Complete organs like the ones United is developing could one day obviate the need for transplants from living or deceased donors —and, as Lewis points out, “ultimately that is the goal” of the field.

But there’s a long way to go from reconstructed ears to, say, a working kidney. That’s why most companies plan to advance 3D-bioprinted patches or small implants first.

Aspect, for example, uses microfluidic printheads to create layers of cell-laden fibers (complete with a protective material that shields the bioengineered tissues from immune attack); that is a necessary step for addressing an autoimmune disorder such as type 1 diabetes.
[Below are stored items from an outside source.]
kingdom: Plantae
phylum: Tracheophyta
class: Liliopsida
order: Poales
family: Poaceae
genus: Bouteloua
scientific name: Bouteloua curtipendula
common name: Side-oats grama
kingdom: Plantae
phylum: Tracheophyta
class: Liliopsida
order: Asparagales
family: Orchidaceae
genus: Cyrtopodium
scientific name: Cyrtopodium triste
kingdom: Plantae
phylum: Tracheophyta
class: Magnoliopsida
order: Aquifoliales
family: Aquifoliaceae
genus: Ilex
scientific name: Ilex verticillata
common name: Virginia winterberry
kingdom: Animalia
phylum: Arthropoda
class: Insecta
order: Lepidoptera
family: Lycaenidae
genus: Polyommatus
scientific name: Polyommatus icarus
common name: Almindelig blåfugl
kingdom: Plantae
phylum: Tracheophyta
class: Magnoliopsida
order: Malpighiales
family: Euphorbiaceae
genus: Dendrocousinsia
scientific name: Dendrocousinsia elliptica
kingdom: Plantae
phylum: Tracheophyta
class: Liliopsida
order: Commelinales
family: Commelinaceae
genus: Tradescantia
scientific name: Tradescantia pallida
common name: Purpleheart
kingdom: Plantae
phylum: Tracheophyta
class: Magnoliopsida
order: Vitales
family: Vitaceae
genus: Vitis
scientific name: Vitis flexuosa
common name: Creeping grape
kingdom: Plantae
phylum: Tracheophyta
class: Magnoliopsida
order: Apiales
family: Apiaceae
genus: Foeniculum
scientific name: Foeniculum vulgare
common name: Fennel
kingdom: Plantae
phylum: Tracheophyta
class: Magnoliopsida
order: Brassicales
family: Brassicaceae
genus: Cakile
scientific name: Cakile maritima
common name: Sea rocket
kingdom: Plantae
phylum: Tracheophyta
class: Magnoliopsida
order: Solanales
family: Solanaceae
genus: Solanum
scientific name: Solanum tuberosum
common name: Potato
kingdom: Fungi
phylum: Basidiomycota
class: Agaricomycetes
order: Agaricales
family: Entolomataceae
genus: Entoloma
Over the weekend, the company announced that its 3D-printed tissue, created with a mix of pancreatic islet cells and proprietary biomaterials, helped to correct diabetes in rat models. Bioprinted liver therapeutics are under development as well.

“Printing an organ and all of its relevant architecture and function is really difficult and not always necessary,” says Aspect cofounder Wadsworth. “And so, we’re not trying to rebuild a whole pancreas; we’re not trying to rebuild a whole liver. We’re rationally designing bioprinted therapeutic tissues that replace functions lost due to disease.”